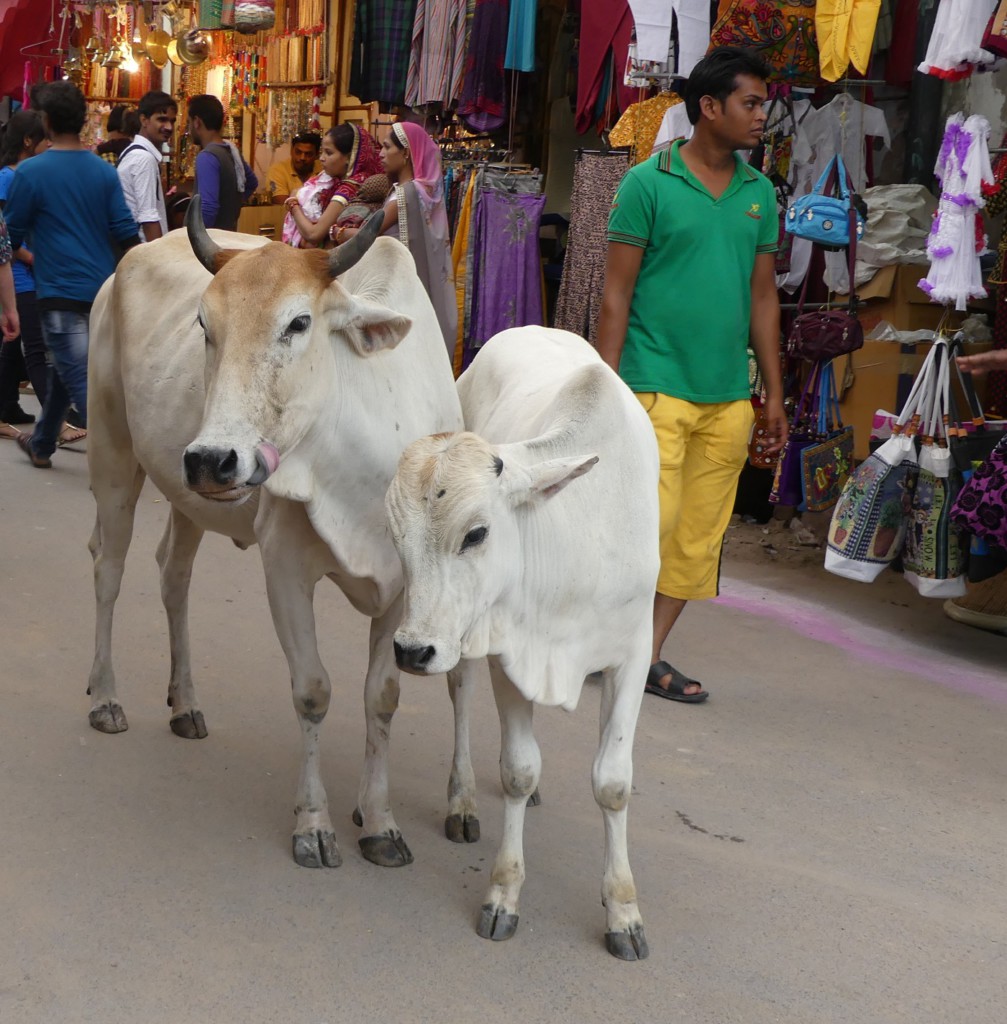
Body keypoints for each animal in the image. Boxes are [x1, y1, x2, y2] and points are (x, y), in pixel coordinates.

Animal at [85, 211, 479, 868]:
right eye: (204, 325)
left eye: (298, 323)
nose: (212, 459)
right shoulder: (286, 570)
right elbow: (313, 691)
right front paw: (314, 825)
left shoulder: (404, 589)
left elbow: (382, 698)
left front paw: (379, 821)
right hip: (113, 453)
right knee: (109, 569)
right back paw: (105, 698)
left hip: (188, 497)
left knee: (173, 575)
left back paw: (185, 703)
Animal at [385, 327, 659, 958]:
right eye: (395, 537)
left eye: (477, 533)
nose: (410, 651)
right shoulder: (506, 653)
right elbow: (518, 769)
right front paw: (503, 895)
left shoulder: (634, 654)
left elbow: (613, 783)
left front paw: (624, 911)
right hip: (462, 641)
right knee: (461, 698)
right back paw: (461, 800)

════════════════════

> Exercise objective
Could you reproduce all of the material exactly? Keep the pictures out of it.

> Your solution
Body keypoints for each animal in the image. Boxes are [x1, y1, x2, y2] and points are (x, y), in pixel coordinates.

Animal at [85, 211, 479, 868]:
right eye: (204, 325)
left eye: (298, 323)
nose: (212, 459)
right shoulder: (286, 570)
right elbow: (313, 691)
right front paw: (314, 825)
left shoulder: (404, 589)
left elbow: (382, 698)
left front paw: (379, 821)
right hip: (113, 453)
right knee: (109, 569)
right back paw: (105, 698)
left hip: (188, 497)
left knee: (173, 575)
left back paw: (185, 703)
Animal at [385, 327, 659, 958]:
right eye: (395, 537)
left eye: (477, 533)
nose: (410, 651)
right shoulder: (506, 653)
right elbow: (518, 769)
right front paw: (503, 895)
left shoulder: (634, 654)
left elbow: (613, 783)
left front paw: (624, 911)
right hip: (462, 641)
right knee: (461, 698)
right back paw: (461, 800)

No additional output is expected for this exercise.